La nécessité d’instaurer une bonne gouvernance des ressources publiques
Au-delà du sursaut patriotique qui voudrait que les créanciers viennent au secours de l’Afrique en période difficile, comme ce fut le cas avec l’initiative PPTE en 2005, il y a lieu de se prononcer sur l’utilisation de la dette publique en Afrique. Même si quelques pays se distinguent par une bonne gouvernance des ressources empruntées, le constat est que la plupart de ces ressources sont détournées et finissent, pour une part importante, dans les banques occidentales.
C’est la raison pour laquelle les peuples africains doivent se montrer plus intransigeants sur la manière dont ces ressources publiques sont gérées. Il existe une iniquité intergénérationnelle dans le fait que les ressources empruntées aujourd’hui et détournées de leurs usages par les gouvernants actuels soient remboursées par la génération laborieuse actuelle et future. Par ailleurs, il est temps que les africains sortent de statut de piètres gestionnaires pour devenir responsables et gérer les ressources publiques d’une manière qui met de l’avant orthodoxie financière et la reddition de compte. C’est à ce titre que nous gagnerons le respect des autres pays du monde et attirer les investissements directs étrangers. C’est aussi à ce prix que nous gagnerons notre indépendance de nations souveraines qui miseront sur leurs propres moyens en périodes difficiles comme celle-ci.

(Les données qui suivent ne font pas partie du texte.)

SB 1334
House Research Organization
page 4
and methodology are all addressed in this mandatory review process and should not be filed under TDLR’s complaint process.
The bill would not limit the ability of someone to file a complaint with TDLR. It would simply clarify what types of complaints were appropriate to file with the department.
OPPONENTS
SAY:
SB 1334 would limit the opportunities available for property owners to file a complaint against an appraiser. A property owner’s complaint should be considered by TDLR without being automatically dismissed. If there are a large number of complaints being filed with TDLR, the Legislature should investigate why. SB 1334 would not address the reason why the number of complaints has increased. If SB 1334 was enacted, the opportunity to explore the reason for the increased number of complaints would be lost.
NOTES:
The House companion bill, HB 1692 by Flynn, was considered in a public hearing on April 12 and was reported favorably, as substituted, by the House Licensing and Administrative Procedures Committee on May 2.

Aussi, il appartient aux africains de mettre en place de manière solidaire des banques de développement possédant une grande assise financière pour faire face aux grands chocs exogènes. Pour y arriver, une gouvernance plus transparente des deniers publics, soutenue par des institutions solides à l’échelle du continent, devra permettre de mieux alimenter et administrer ces fonds.

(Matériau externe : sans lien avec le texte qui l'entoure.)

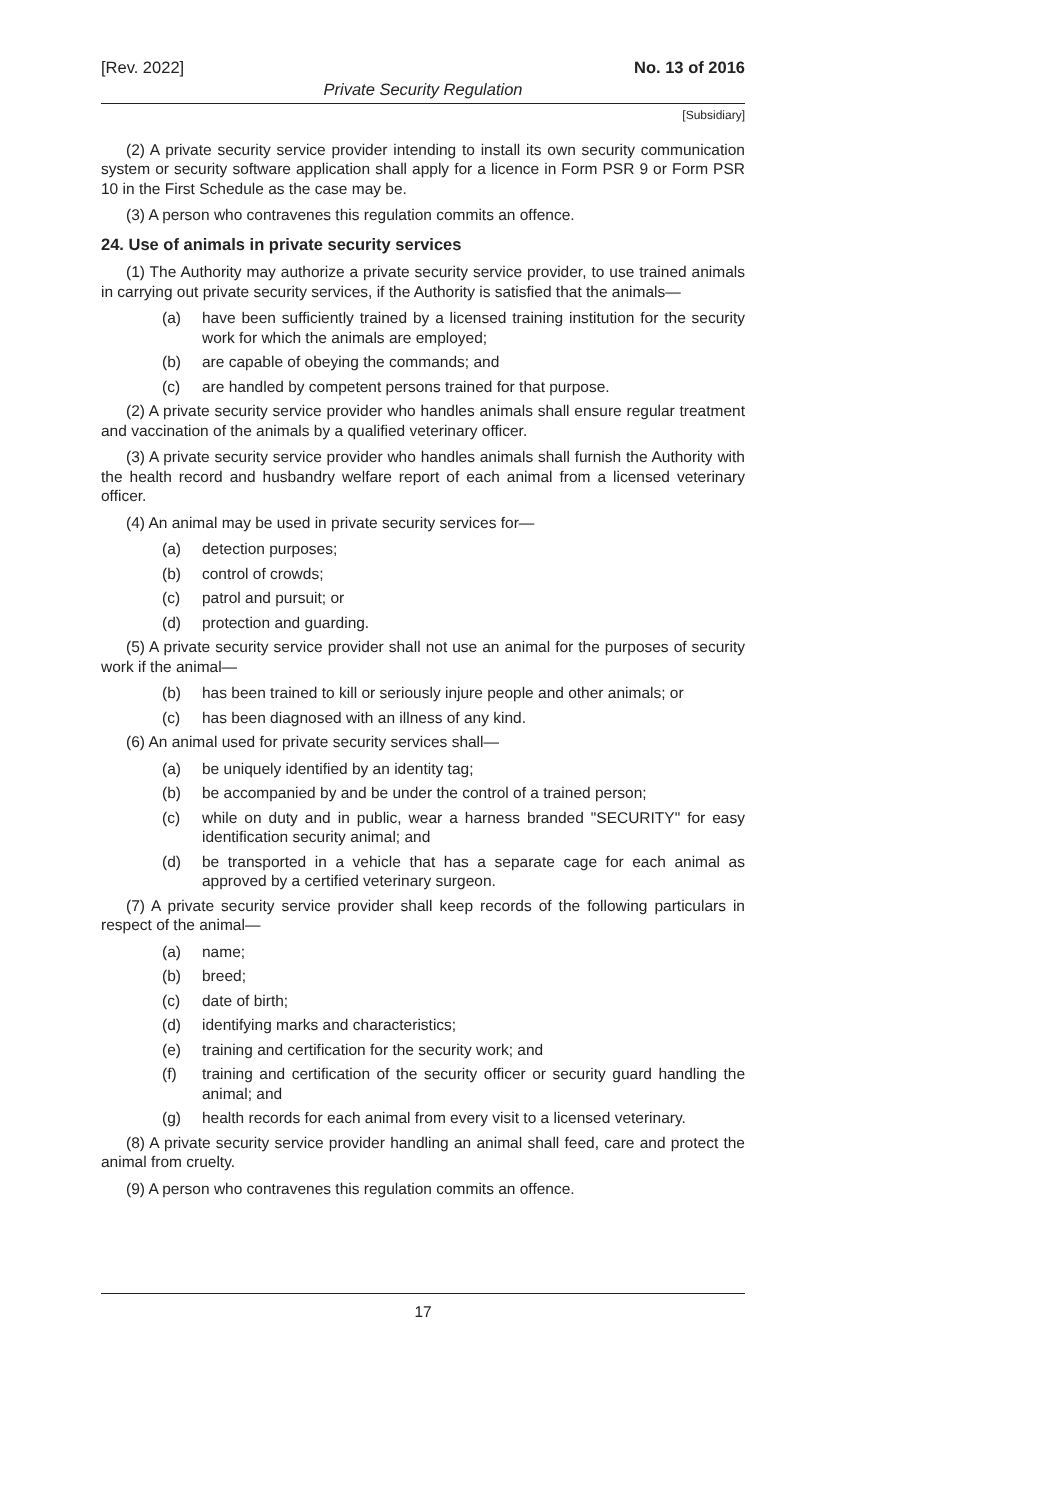[Rev. 2022] No. 13 of 2016
Private Security Regulation
[Subsidiary]
(2) A private security service provider intending to install its own security communication system or security software application shall apply for a licence in Form PSR 9 or Form PSR 10 in the First Schedule as the case may be.
(3) A person who contravenes this regulation commits an offence.
24. Use of animals in private security services
(1) The Authority may authorize a private security service provider, to use trained animals in carrying out private security services, if the Authority is satisfied that the animals—
(a) have been sufficiently trained by a licensed training institution for the security work for which the animals are employed;
(b) are capable of obeying the commands; and
(c) are handled by competent persons trained for that purpose.
(2) A private security service provider who handles animals shall ensure regular treatment and vaccination of the animals by a qualified veterinary officer.
(3) A private security service provider who handles animals shall furnish the Authority with the health record and husbandry welfare report of each animal from a licensed veterinary officer.
(4) An animal may be used in private security services for—
(a) detection purposes;
(b) control of crowds;
(c) patrol and pursuit; or
(d) protection and guarding.
(5) A private security service provider shall not use an animal for the purposes of security work if the animal—
(b) has been trained to kill or seriously injure people and other animals; or
(c) has been diagnosed with an illness of any kind.
(6) An animal used for private security services shall—
(a) be uniquely identified by an identity tag;
(b) be accompanied by and be under the control of a trained person;
(c) while on duty and in public, wear a harness branded "SECURITY" for easy identification security animal; and
(d) be transported in a vehicle that has a separate cage for each animal as approved by a certified veterinary surgeon.
(7) A private security service provider shall keep records of the following particulars in respect of the animal—
(a) name;
(b) breed;
(c) date of birth;
(d) identifying marks and characteristics;
(e) training and certification for the security work; and
(f) training and certification of the security officer or security guard handling the animal; and
(g) health records for each animal from every visit to a licensed veterinary.
(8) A private security service provider handling an animal shall feed, care and protect the animal from cruelty.
(9) A person who contravenes this regulation commits an offence.
17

Dans le monde d’aujourd’hui, il faudrait aussi s’attendre à ce que la fréquence des phénomènes naturels augmente. Ils peuvent être de nature sanitaire ou reliés aux grands dérèglements climatiques. Donc, ce sera aux Africains de se trouver leurs propres recettes devant les protéger face aux grands risques mondiaux extrafinanciers.
Conclusion
À la lumière de ce qui précède, il est important de mettre l’accent sur le fait que les Africains doivent apprendre à voler de leurs propres ailes et ne plus avoir le profil d’éternels assistés dans le concert des nations. Ils (les africains) devront apprendre à constituer une épargne intérieure pour financer leurs propres investissements, surtout dans les domaines qui forgent leur souveraineté comme des États viables. L’Afrique d’aujourd’hui possède tous les atouts imaginables pour faire partie des solutions mondiales et devrait mettre en place des mécanismes de gouvernance qui lui permettent de jouer pleinement ce rôle. Ainsi, le monde vivra une époque nouvelle où l’Afrique prêtera ses épargnes aux autres nations à ses conditions, et non l’inverse. Ainsi, elle deviendra la solution et non le problème des grands équilibres mondiaux.
Dr Ibrahima Gassama, économiste, Ph.D.